EXERCISE DIRECTIONS: Lay out these lines as a Markdown table with the columns Row and Line, leaving out blank lines. Begin at the line that has "locality: Florida Islands." and stop after the line that has "scientific name: Rhododendron zaleucum".

Stored items:
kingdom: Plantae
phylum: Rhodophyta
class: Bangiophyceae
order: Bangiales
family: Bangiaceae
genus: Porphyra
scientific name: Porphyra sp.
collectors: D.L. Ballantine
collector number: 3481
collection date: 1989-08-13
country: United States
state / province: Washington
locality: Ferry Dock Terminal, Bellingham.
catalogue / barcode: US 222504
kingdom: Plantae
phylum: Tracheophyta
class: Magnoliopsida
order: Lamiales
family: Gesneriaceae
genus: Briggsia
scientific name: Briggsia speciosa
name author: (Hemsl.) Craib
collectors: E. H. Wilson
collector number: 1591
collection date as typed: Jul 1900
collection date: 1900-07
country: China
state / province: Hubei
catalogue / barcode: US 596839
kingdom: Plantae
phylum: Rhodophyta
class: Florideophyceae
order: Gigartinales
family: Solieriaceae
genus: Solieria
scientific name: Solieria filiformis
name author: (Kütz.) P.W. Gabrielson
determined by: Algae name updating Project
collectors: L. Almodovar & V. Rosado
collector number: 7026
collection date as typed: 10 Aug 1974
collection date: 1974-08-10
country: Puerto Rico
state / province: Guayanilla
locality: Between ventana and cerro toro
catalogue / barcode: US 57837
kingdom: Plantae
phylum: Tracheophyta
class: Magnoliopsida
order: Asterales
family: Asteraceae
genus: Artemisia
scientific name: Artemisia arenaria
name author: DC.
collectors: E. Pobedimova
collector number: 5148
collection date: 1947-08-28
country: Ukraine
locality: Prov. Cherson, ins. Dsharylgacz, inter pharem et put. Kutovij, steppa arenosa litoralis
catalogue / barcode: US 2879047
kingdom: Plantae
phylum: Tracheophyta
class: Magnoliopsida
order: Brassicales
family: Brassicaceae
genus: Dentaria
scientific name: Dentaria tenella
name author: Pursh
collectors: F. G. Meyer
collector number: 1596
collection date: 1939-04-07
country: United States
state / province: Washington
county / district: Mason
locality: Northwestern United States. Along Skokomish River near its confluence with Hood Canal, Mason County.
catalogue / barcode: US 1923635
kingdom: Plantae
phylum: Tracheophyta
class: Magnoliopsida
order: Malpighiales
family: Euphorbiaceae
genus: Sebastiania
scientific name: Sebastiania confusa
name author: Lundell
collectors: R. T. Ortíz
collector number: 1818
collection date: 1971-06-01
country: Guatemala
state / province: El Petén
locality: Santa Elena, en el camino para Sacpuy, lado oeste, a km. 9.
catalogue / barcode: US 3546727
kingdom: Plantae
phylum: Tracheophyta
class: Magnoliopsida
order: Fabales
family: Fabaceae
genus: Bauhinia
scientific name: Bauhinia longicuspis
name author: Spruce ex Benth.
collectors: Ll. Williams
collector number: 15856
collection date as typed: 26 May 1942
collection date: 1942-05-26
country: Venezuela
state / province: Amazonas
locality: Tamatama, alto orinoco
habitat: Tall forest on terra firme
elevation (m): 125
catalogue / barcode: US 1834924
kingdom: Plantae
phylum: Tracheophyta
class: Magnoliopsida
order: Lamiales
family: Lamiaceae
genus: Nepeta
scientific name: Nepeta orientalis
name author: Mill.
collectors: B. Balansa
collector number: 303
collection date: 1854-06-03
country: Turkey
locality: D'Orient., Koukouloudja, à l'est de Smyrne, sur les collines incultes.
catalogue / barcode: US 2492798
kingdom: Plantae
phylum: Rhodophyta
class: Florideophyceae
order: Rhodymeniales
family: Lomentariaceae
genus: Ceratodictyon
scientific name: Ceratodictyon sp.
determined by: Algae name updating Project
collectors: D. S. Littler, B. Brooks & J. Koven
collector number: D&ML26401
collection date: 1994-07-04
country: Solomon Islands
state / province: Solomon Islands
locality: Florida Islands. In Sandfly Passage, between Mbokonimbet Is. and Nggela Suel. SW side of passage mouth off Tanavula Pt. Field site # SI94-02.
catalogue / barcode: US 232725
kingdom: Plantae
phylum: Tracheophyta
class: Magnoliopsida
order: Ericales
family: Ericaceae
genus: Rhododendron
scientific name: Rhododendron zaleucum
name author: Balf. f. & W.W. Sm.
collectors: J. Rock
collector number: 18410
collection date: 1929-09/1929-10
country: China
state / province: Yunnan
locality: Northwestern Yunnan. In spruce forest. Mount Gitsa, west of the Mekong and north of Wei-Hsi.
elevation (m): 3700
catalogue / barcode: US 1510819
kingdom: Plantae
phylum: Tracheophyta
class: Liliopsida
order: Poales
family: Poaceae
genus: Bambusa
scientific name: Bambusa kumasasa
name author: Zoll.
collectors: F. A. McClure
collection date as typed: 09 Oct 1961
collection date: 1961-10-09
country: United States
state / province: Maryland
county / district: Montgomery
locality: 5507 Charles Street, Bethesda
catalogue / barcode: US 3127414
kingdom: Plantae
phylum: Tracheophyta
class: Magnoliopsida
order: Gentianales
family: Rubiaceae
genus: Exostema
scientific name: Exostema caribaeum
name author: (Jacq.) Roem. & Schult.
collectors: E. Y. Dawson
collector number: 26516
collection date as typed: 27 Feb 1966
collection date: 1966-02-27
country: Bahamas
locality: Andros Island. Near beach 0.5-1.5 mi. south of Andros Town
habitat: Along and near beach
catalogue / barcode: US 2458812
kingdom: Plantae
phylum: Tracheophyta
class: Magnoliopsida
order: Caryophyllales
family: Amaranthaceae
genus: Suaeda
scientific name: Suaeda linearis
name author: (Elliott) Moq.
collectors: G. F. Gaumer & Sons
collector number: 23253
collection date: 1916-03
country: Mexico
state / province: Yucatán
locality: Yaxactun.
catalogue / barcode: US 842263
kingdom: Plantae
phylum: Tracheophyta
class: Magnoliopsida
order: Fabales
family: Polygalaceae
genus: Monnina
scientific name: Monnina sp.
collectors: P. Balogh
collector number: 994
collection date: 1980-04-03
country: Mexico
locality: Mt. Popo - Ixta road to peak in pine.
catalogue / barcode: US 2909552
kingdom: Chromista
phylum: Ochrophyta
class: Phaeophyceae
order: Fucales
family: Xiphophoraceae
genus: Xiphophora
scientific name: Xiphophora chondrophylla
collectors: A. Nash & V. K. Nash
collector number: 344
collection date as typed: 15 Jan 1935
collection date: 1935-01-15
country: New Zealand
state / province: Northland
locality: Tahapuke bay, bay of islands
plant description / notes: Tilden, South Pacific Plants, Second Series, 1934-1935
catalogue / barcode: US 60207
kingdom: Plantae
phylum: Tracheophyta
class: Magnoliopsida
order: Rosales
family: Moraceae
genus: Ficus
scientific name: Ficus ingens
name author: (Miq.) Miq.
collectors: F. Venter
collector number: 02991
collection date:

SOLUTION BELOW:
| Row | Line |
|---|---|
| 1 | locality: Florida Islands. In Sandfly Passage, between Mbokonimbet Is. and Nggela Suel. SW side of passage mouth off Tanavula Pt. Field site # SI94-02. |
| 2 | catalogue / barcode: US 232725 |
| 3 | kingdom: Plantae |
| 4 | phylum: Tracheophyta |
| 5 | class: Magnoliopsida |
| 6 | order: Ericales |
| 7 | family: Ericaceae |
| 8 | genus: Rhododendron |
| 9 | scientific name: Rhododendron zaleucum |